Performance of a single global ID versus IDs per groups of labels

Hello,

I apologize in advance if this has been asked already.

I have a dataset which has different entities and sub-entities.
Conceptually, I have for example the following node labels:

User
ForumUser
EmailUser
SubForum1User
SubForum2User

Now, all nodes will have the label User.
All nodes with label SubForumXUser will have labels ForumUser and User.

Would there be any disadvantage in keeping a global my_id field on all nodes that have label Userand use that for indexing, as opposed to using a different id field for each label type?

There are queries I will want to perform to retrieve a subset of nodes that have label ForumUser.
And for other queries, other subsets of other labels.

From my understanding, specifying the label in the query will already reduce the range of nodes to be considered because the label defines an anchoring point.

But for the search within a specific label, would I have a performance penalty for having a global my_id for all nodes and indexing it with label User?
I ask this because such a solution would allow me to express queries more simply.

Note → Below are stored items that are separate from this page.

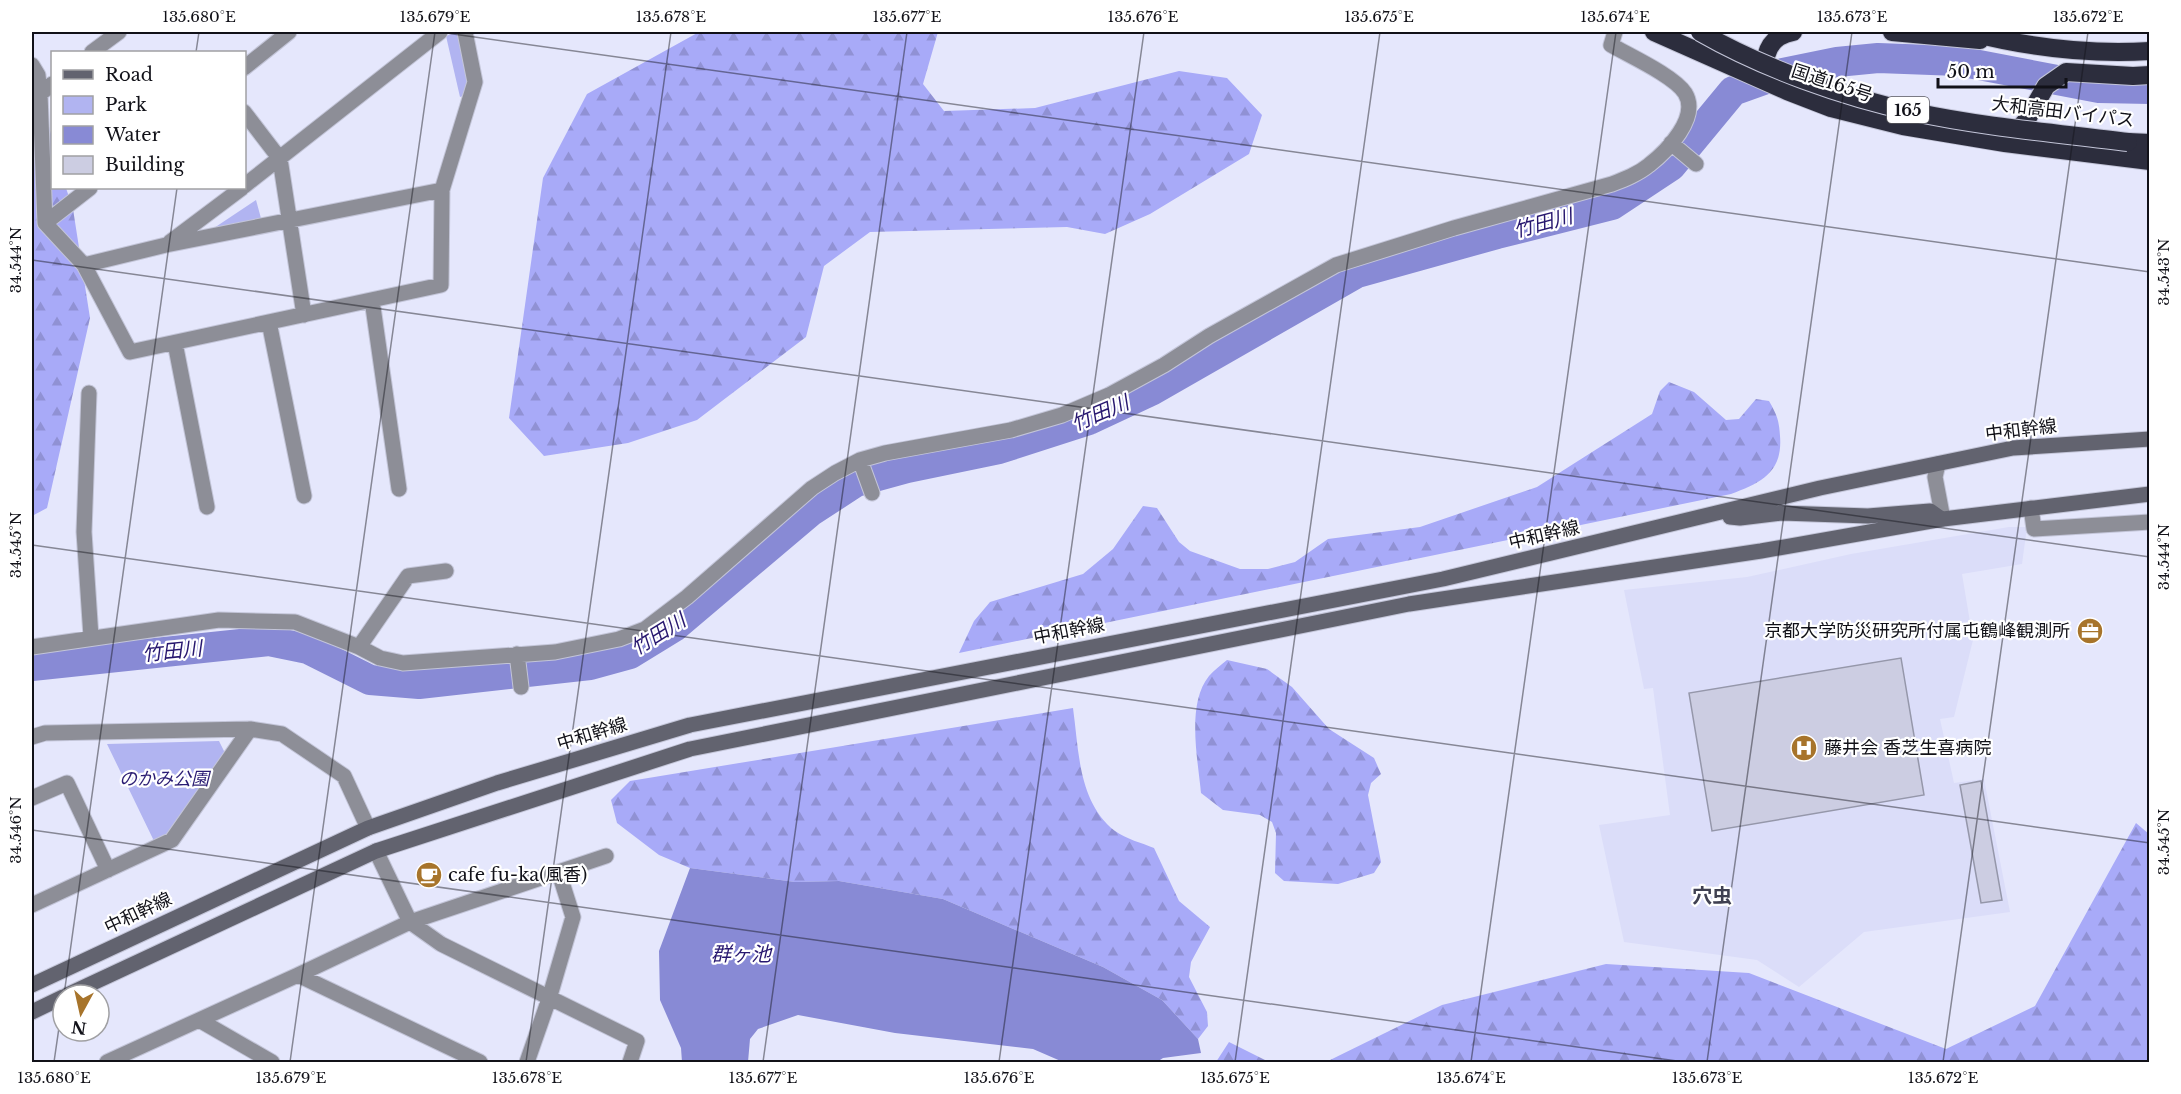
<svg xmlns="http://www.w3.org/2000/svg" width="2181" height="1094" viewBox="0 0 2181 1094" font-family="'Libre Baskerville','Noto Sans JP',serif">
<defs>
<pattern id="forest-firs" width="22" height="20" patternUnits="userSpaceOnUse" patternTransform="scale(1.5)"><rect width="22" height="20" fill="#a8aaf8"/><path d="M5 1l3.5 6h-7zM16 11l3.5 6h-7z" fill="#9091d4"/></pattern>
</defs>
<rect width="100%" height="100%" fill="#e5e7fc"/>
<path fill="#dbddf9" d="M 2009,527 L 2027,527 L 2022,564 L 1962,574 L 1973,640 L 1954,717 L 1940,719 L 1954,783 L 1984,779 L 2010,912 L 1864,932 L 1799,987 L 1757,960 L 1624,942 L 1599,825 L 1670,815 L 1653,688 L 1644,689 L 1624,590 L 1747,577 L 1851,554 Z"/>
<path fill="url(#forest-firs)" d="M 699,32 L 938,32 L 923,84 L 944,111 L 1035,108 L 1179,71 L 1227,78 L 1262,115 L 1249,154 L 1150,214 L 1105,234 L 1067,227 L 870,232 L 824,266 L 806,337 L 697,420 L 628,443 L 544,456 L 509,418 L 543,178 L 587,94 Z
M 32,72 L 35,73 L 52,138 L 52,188 L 66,188 L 73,209 L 90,318 L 47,508 L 32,516 Z
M 1669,382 L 1694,392 L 1726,420 L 1739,419 L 1756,399 L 1769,401 C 1777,415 1779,420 1780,436 C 1783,472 1761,483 1731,494 L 959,653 L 974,621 L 990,602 L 1083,574 L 1113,549 L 1143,506 L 1157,508 L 1179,542 L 1190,551 L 1240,569 L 1268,569 L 1295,562 L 1328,539 L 1420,527 L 1537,487 L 1652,414 L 1660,391 Z
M 1227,660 L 1267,669 L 1292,687 L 1329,729 L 1374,758 L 1381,774 L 1371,783 L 1368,795 L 1381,862 L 1374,873 L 1338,884 L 1284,881 L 1275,873 L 1276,833 L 1272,822 L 1260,815 L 1223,810 L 1201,793 C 1198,760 1186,704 1209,676 C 1214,670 1221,665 1227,660 Z
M 1073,708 C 1079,751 1078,802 1115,831 C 1126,839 1142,843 1154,848 L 1179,901 L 1210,927 L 1191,962 L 1189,977 L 1207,1012 L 1208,1026 L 1198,1039 L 1162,1000 L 1103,967 L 943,899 L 839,881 L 795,882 L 690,868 L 659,855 L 617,823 L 611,800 L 630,781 Z
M 2136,823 L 2149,834 L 2149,1062 L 1326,1062 L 1442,1005 L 1606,964 L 1749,973 L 1946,1049 L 2035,1006 Z
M 1229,1042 L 1269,1062 L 1216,1062 Z"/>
<path fill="#b1b4f1" d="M 457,32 L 460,32 L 475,82 L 466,95 L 460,97 L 446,36 Z
M 256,200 L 262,222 L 202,236 Z
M 219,741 L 226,755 L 170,835 L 154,841 L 107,744 Z"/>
<path fill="#888ad5" d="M 690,868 L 795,882 L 839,881 L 943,899 L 1103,967 L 1162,1000 L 1198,1039 L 1201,1053 L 1163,1058 L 1157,1062 L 1063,1062 L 1033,1049 L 895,1033 L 798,1015 L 758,1029 L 750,1039 L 748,1062 L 682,1062 L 681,1048 L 660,1000 L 659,951 Z"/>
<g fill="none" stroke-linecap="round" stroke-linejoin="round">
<path stroke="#888ad5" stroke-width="30" d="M 32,666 L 269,641 L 308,649 L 370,680 L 419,684 L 590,665 L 630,654 L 674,627 L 810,512 L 856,482 L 907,468 L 999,449 L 1089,420 L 1151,391 L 1357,273 L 1497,234 L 1612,205 L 1671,166 L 1733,91 L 1783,73 L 1837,62 L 1878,58 L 1958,61 L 2099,88 L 2150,89"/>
</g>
<path fill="#cccde2" stroke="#9597aa" stroke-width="1.5" d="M 1901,658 L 1924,795 L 1712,831 L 1689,693 Z
M 1981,781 L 2002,900 L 1981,903 L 1960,785 Z"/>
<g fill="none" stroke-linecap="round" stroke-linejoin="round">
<defs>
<path id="street" d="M 92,52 L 119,32
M 32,65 L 38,75 L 40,94
M 244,68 L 289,32
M 52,84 L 40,94 L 45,223 L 84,265 L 130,352 L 441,285 L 442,190 L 475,82 L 465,32
M 244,112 L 280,159 L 304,315
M 1671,143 L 1696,164
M 244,186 L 440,32
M 45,223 L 90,188
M 170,242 L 242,188
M 84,265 L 166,245 L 442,190
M 372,300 L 399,489
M 269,322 L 304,496
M 175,343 L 207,507
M 89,393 L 84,532 L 91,637
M 860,460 L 872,493
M 1938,464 L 1935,477 L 1943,519
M 2031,508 L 2034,529 L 2150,522
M 32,647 L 219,620 L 295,622 L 359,647 L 380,658 L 403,663 L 555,652 L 619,639 L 645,629 L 687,597 L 812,488 L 835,473 L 860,460 L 885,453 L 1011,430 L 1062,415 L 1109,395 L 1164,365 L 1209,336 L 1336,265 L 1454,228 L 1612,184 C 1625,179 1638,174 1649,165 C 1667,151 1700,117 1685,93 C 1674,76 1630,56 1611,45 L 1615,32
M 359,647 L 408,576 L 446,571
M 517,654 L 521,687
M 32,737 L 45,733 L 250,729 L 282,734 L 344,776 L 368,828
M 32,798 L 67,783 L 108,870
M 376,851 L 410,922 L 441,944 L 637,1041 L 630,1062
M 32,905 L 172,840 L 250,729
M 298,975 L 410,922 L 606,856
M 107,1062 L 199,1020
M 272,1062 L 199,1020 L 298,975 L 480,1062
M 527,1062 L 549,999 L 573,917 L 559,873"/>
<path id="secondary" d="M 1730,517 L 1740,518 L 1782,513 L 1868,516 L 1930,511 L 1940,518
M 32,985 L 368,828 L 497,783 L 690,725 L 1443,579 L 1820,488 L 2013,448 L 2150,439
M 67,995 L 376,851 L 690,749 L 1409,604 L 1761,551 L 1943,519 L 2150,494
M 32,1012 L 63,997"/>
<path id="highway" d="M 1654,32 L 1787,91 L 1831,108 L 1903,126 L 2005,143 L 2150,161
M 1892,32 L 1980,40
M 1968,32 C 2027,47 2089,55 2150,51
M 1771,75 C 1760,65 1767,45 1779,37 C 1783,35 1788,33 1793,32
M 2010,138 L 2026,121 L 2046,86 L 2066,72 L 2133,76 L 2150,75
M 2128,142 L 2150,143"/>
</defs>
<use href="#street" stroke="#c3c5d8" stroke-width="17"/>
<use href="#secondary" stroke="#c3c5d8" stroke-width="17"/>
<use href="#highway" stroke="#c3c5d8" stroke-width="20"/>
<use href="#street" stroke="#8d8e97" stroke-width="15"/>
<use href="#secondary" stroke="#62636f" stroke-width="15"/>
<use href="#highway" stroke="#2c2d3d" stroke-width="18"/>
<defs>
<path id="highway-bridge" d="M 1700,32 C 1763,68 1843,97 1914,112 C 1984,127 2057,133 2128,142"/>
</defs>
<use href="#highway-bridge" stroke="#c3c5d8" stroke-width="20" stroke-linecap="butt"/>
<use href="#highway-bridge" stroke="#2c2d3d" stroke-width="18"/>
</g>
<path fill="none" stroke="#111118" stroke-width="1.5" stroke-opacity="0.45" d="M 439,32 L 2150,272M 196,52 L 199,32M 32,260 L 2150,557M 32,545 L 2150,843M 32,830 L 1684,1062M 64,995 L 177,188M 54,1062 L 63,1000M 290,1062 L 435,32M 526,1062 L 671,32M 763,1062 L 907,32M 999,1062 L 1144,32M 1235,1062 L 1380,32M 1471,1062 L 1616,32M 1707,1062 L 1852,32M 1943,1062 L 2088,32"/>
<defs>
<symbol id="office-disc" viewBox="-11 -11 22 22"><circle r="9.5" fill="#a7742b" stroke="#fff"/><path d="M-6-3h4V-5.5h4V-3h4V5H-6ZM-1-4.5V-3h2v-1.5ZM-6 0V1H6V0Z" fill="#fff"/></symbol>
<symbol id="hospital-disc" viewBox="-11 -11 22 22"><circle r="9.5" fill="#a7742b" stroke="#fff"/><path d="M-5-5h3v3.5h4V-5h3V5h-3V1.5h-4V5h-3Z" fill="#fff"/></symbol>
<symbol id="cafe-disc" viewBox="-11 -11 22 22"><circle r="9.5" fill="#a7742b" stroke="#fff"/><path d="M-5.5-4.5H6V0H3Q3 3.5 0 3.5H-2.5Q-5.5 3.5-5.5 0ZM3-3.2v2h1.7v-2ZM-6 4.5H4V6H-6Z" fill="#fff"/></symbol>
</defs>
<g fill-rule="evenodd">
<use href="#office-disc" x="2075" y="616" width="30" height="30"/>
<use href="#hospital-disc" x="1789" y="733" width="30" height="30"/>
<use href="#cafe-disc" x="414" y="860" width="30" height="30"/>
</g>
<g text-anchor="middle" stroke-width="4.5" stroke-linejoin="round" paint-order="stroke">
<rect fill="#fff" stroke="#58585d" stroke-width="1.5" x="1887" y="97" width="42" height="26" rx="4.5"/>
<g font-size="16" font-weight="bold" fill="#111118">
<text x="1908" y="116">165</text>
</g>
<g font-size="18" fill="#111118" stroke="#fff">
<text transform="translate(1832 83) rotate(18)" y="6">国道165号</text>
<text transform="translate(2063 112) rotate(7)" y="6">大和高田バイパス</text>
<text transform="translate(2021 430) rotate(-7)" y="6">中和幹線</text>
<text transform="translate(1544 535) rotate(-13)" y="6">中和幹線</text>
<text transform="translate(1069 631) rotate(-11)" y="6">中和幹線</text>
<text transform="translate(592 734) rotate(-17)" y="6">中和幹線</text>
<text transform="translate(138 913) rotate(-25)" y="6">中和幹線</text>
</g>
<g font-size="18" fill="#111118" stroke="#fff" text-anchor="start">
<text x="2070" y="637" text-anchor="end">京都大学防災研究所付属屯鶴峰観測所</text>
<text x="1824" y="754">藤井会 香芝生喜病院</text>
<text x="448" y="881">cafe fu-ka(風香)</text>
</g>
<g font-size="18" font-style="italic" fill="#2a1c73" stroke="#fff">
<text x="164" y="785">のかみ公園</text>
</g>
<g font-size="20" font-style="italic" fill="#27176f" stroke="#fff">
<text transform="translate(1543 223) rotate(-15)" y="7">竹田川</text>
<text transform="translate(1100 413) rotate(-23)" y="7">竹田川</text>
<text transform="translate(658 634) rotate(-32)" y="7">竹田川</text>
<text transform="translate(172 651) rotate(-6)" y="7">竹田川</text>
<text x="741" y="961">群ヶ池</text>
</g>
<g font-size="20" font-weight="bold" fill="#3f4051" stroke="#fff">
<text x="1712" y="903">穴虫</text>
</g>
</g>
<rect width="2181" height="1094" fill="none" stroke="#ffffff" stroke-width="66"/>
<rect x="51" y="51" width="195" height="138" fill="#ffffff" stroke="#a0a0a3" stroke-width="1.5"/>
<rect x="63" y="70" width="30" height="9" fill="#62636f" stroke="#a0a0a3" stroke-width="1.5"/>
<text x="105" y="81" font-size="18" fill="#111118">Road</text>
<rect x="63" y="96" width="30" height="18" fill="#b1b4f1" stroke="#a0a0a3" stroke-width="1.5"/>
<text x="105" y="111" font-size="18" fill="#111118">Park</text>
<rect x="63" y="126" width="30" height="18" fill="#888ad5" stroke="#a0a0a3" stroke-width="1.5"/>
<text x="105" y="141" font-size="18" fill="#111118">Water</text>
<rect x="63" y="156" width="30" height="18" fill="#cccde2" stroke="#a0a0a3" stroke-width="1.5"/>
<text x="105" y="171" font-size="18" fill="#111118">Building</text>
<g transform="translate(81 1013) rotate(188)"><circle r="28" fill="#ffffff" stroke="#a0a0a3" stroke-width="1.5"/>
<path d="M0-4.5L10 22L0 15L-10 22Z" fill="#a7742b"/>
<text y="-9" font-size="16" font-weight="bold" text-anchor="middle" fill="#111118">N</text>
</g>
<path d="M1938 78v9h128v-9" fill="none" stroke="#111118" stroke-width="3"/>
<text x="1947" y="78" font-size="18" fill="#111118" stroke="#ffffff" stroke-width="4.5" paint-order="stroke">50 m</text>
<rect x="33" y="33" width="2115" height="1028" fill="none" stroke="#111118" stroke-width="2"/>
<g font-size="15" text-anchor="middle" fill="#111118">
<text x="199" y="22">135.680°E</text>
<text x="435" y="22">135.679°E</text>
<text x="671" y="22">135.678°E</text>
<text x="907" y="22">135.677°E</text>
<text x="1143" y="22">135.676°E</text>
<text x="1379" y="22">135.675°E</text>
<text x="1615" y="22">135.674°E</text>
<text x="1852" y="22">135.673°E</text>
<text x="2088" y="22">135.672°E</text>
<text transform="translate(16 260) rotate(-90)" y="5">34.544°N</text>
<text transform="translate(2164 272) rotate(-90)" y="5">34.543°N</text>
<text transform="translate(16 545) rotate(-90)" y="5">34.545°N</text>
<text transform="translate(2164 557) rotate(-90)" y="5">34.544°N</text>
<text transform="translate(16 830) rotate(-90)" y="5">34.546°N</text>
<text transform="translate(2164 842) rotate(-90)" y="5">34.545°N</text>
<text x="54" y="1083">135.680°E</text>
<text x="291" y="1083">135.679°E</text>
<text x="527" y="1083">135.678°E</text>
<text x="763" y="1083">135.677°E</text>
<text x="999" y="1083">135.676°E</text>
<text x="1235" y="1083">135.675°E</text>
<text x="1471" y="1083">135.674°E</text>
<text x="1707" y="1083">135.673°E</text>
<text x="1943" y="1083">135.672°E</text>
</g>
</svg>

Or would I get better performance by using a label_X_id for indexing each label X at the expense of having more indices?

Thank you for your time.

Hello @mcbr and welcome to the Neo4j community :slight_smile:

  • You can use your global ID and put a UNIQUE CONSTRAINT on it.
  • You don't need to put a group ID for each label, indeed, you can use the Label if you want to do some restrictions.
  • After, if you want to search for something, for example a text or another propery, you can use search index.

Regards,
Cobra

Thanks for the information.

So for example, lets imagine I go with a global id called my_id for all entities (they all have the label User) and created a UNIQUE CONSTRAINT like this:

CREATE CONSTRAINT global_id_constraint
ON (user:User) ASSERT user.my_id IS UNIQUE

This way I have a global ID field for users, no matter the labels they have.
From what I understand, this constraint also creates a single-property index for my_id.

So now for example, if I create a full text index over the field full_name that all nodes with label User have, I could do:

CALL db.index.fulltext.createNodeIndex("nameTextIndex",["User"],["full_name"])

If I wanted to do a text query only on nodes that have label SubForum1User, would it be efficient with that nameTextIndex which was only defined for label User and the single global ID my_id?

Would the query planner be smart enough to still use the nameTextIndex efficiently even though we are anchoring to another label SubForum1User (remember that the nodes of SubForum1User also have label User)?

Thanks again.

This way I have a global ID field for users, no matter the labels they have.
From what I understand, this constraint also creates a single-property index for my_id .

Yes, you have a global ID for all users but you must specify the property that must be unique, it can be an id or something else, but this id must be already in your data. And of course, it will be a property so you will can still use it to do what you want.

If you look here, you can define a global search index (you put all your labels for example) and after when you call it, you only specify the label and the property you need to search on :slight_smile: